▶ EXERCISE DESCRIPTION: Your copy of the listing should match it exactly, only without pictures.

▶ INFORMATION SUPPLIED:

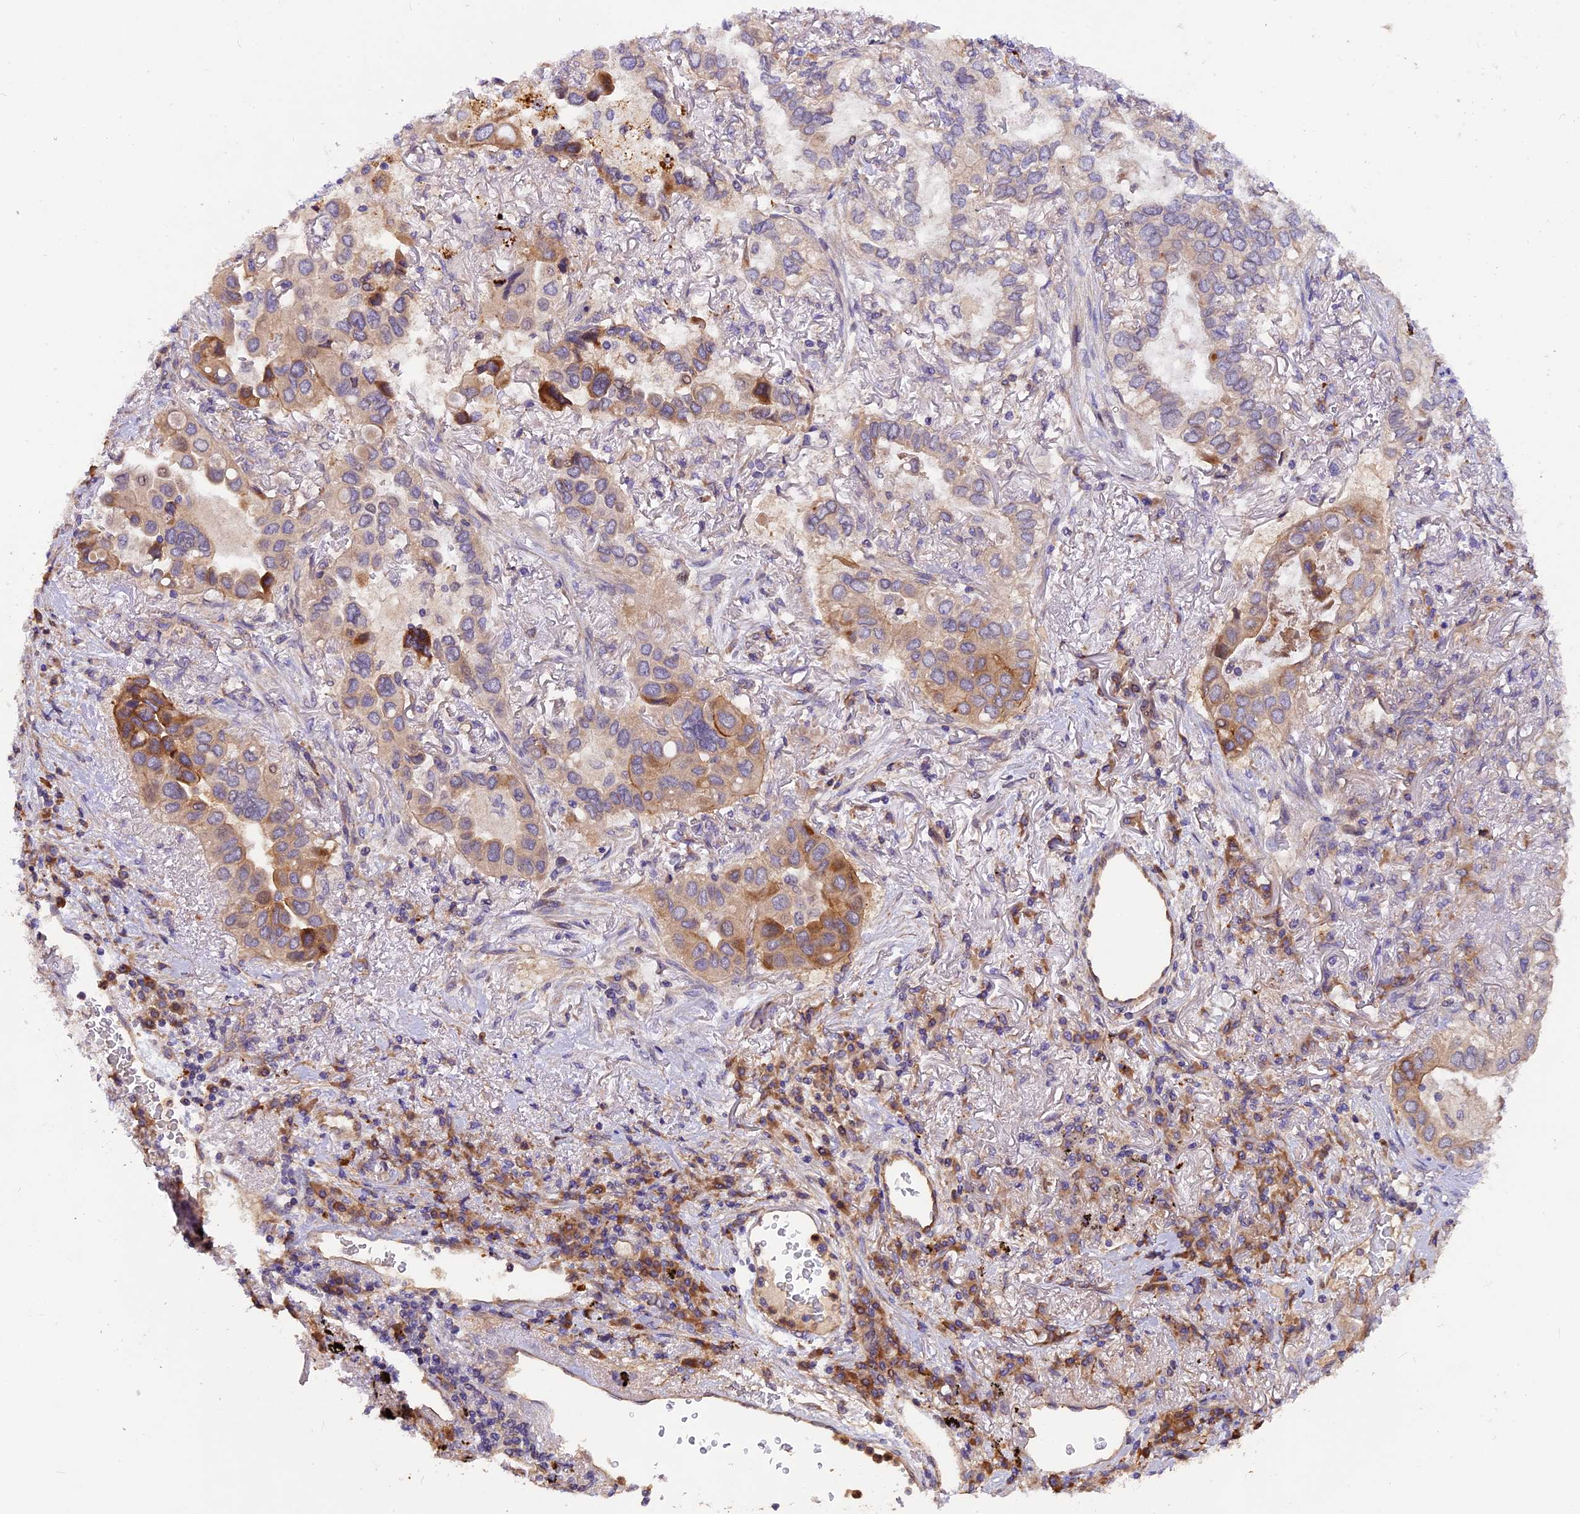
{"staining": {"intensity": "moderate", "quantity": "25%-75%", "location": "cytoplasmic/membranous"}, "tissue": "lung cancer", "cell_type": "Tumor cells", "image_type": "cancer", "snomed": [{"axis": "morphology", "description": "Adenocarcinoma, NOS"}, {"axis": "topography", "description": "Lung"}], "caption": "Protein expression analysis of lung cancer shows moderate cytoplasmic/membranous staining in about 25%-75% of tumor cells.", "gene": "ERMARD", "patient": {"sex": "female", "age": 76}}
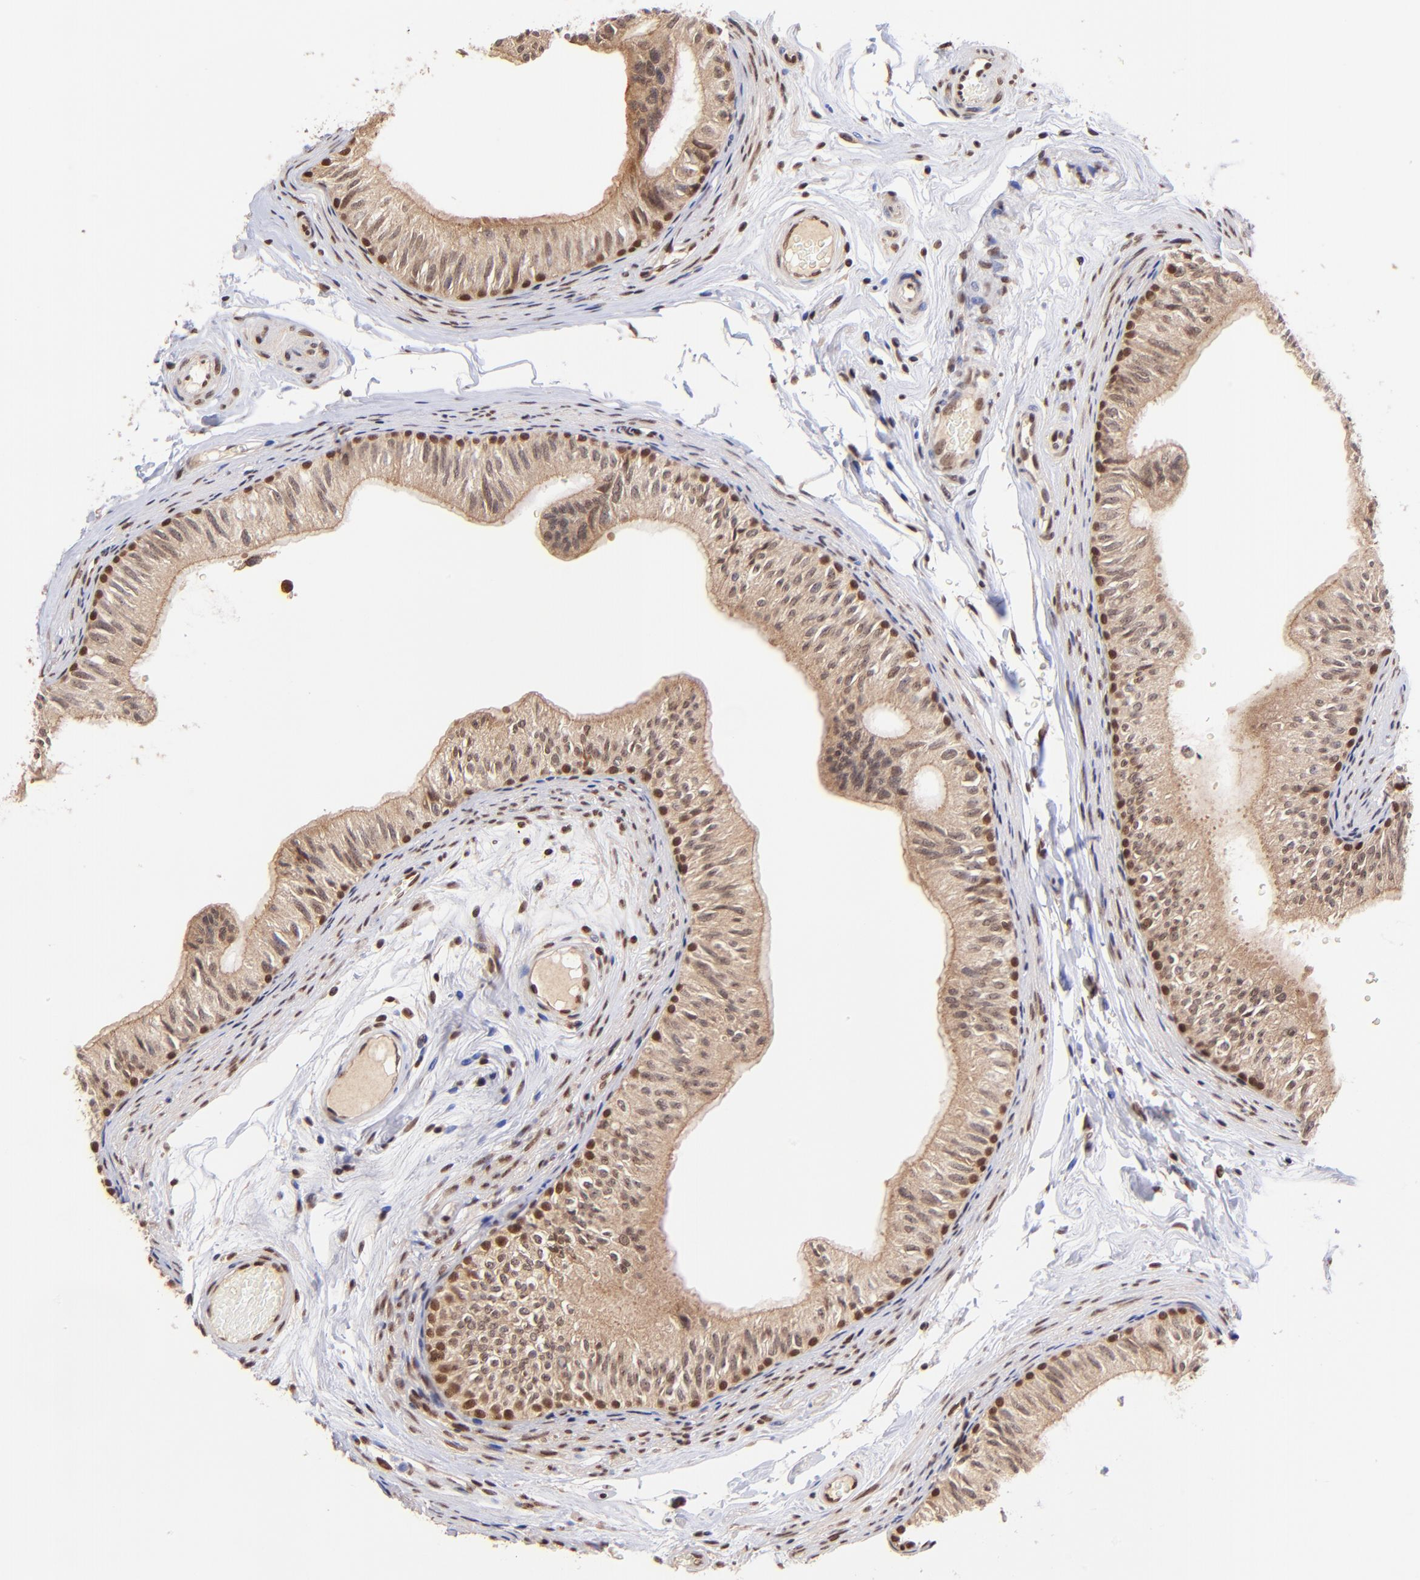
{"staining": {"intensity": "moderate", "quantity": ">75%", "location": "cytoplasmic/membranous,nuclear"}, "tissue": "epididymis", "cell_type": "Glandular cells", "image_type": "normal", "snomed": [{"axis": "morphology", "description": "Normal tissue, NOS"}, {"axis": "topography", "description": "Testis"}, {"axis": "topography", "description": "Epididymis"}], "caption": "Immunohistochemistry (IHC) (DAB (3,3'-diaminobenzidine)) staining of unremarkable human epididymis exhibits moderate cytoplasmic/membranous,nuclear protein expression in about >75% of glandular cells.", "gene": "WDR25", "patient": {"sex": "male", "age": 36}}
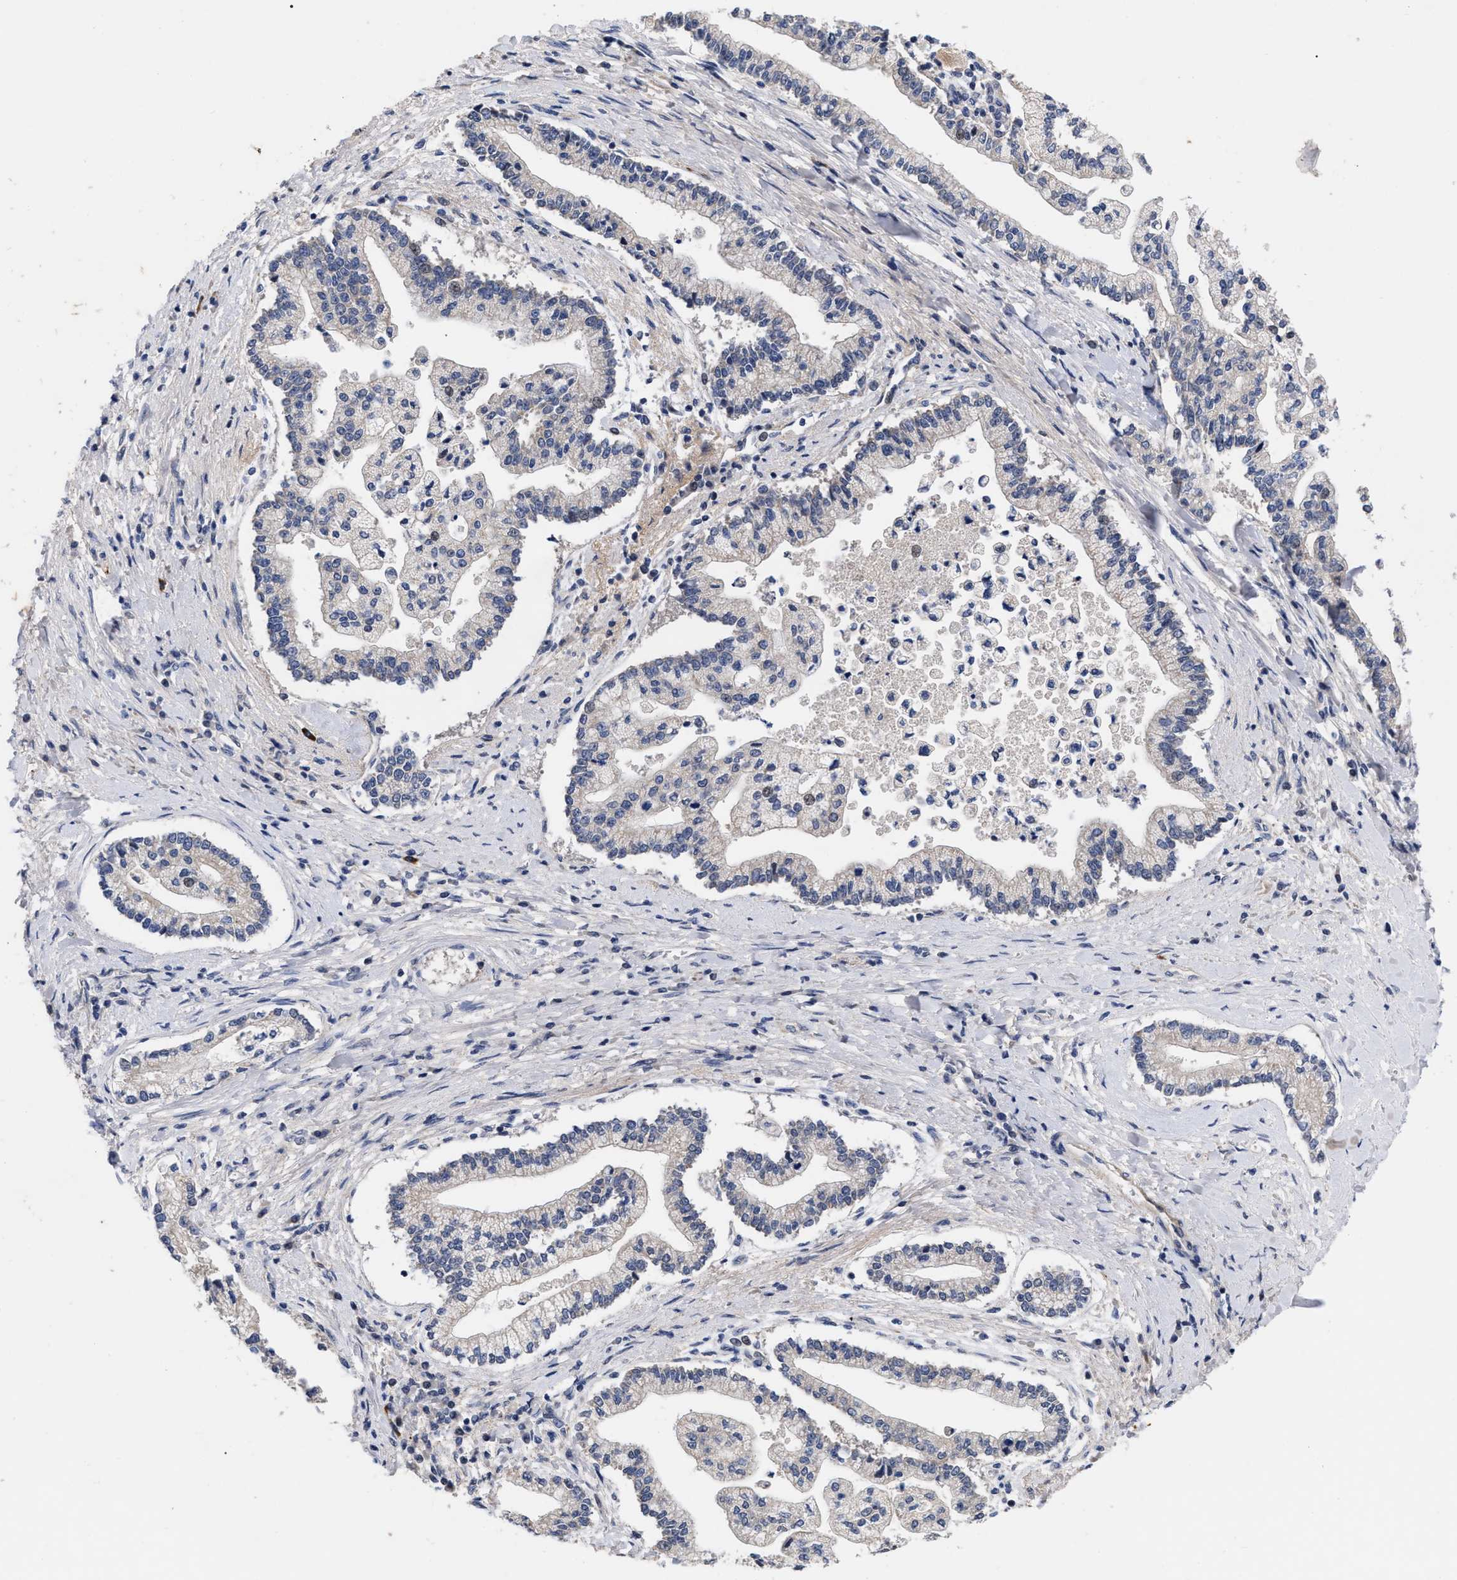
{"staining": {"intensity": "negative", "quantity": "none", "location": "none"}, "tissue": "liver cancer", "cell_type": "Tumor cells", "image_type": "cancer", "snomed": [{"axis": "morphology", "description": "Cholangiocarcinoma"}, {"axis": "topography", "description": "Liver"}], "caption": "There is no significant positivity in tumor cells of cholangiocarcinoma (liver).", "gene": "CCN5", "patient": {"sex": "male", "age": 50}}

▶ SOLUTION TO THIS PROBLEM:
{"staining": {"intensity": "moderate", "quantity": "25%-75%", "location": "cytoplasmic/membranous"}, "tissue": "lung cancer", "cell_type": "Tumor cells", "image_type": "cancer", "snomed": [{"axis": "morphology", "description": "Adenocarcinoma, NOS"}, {"axis": "topography", "description": "Lung"}], "caption": "Protein expression analysis of lung cancer shows moderate cytoplasmic/membranous staining in about 25%-75% of tumor cells.", "gene": "ERMARD", "patient": {"sex": "female", "age": 76}}
{"staining": {"intensity": "moderate", "quantity": ">75%", "location": "cytoplasmic/membranous,nuclear"}, "tissue": "epididymis", "cell_type": "Glandular cells", "image_type": "normal", "snomed": [{"axis": "morphology", "description": "Normal tissue, NOS"}, {"axis": "topography", "description": "Testis"}, {"axis": "topography", "description": "Epididymis"}], "caption": "Immunohistochemistry (IHC) (DAB (3,3'-diaminobenzidine)) staining of unremarkable human epididymis exhibits moderate cytoplasmic/membranous,nuclear protein expression in about >75% of glandular cells.", "gene": "WDR25", "patient": {"sex": "male", "age": 36}}
{"staining": {"intensity": "negative", "quantity": "none", "location": "none"}, "tissue": "liver cancer", "cell_type": "Tumor cells", "image_type": "cancer", "snomed": [{"axis": "morphology", "description": "Cholangiocarcinoma"}, {"axis": "topography", "description": "Liver"}], "caption": "There is no significant positivity in tumor cells of cholangiocarcinoma (liver).", "gene": "CCN5", "patient": {"sex": "male", "age": 50}}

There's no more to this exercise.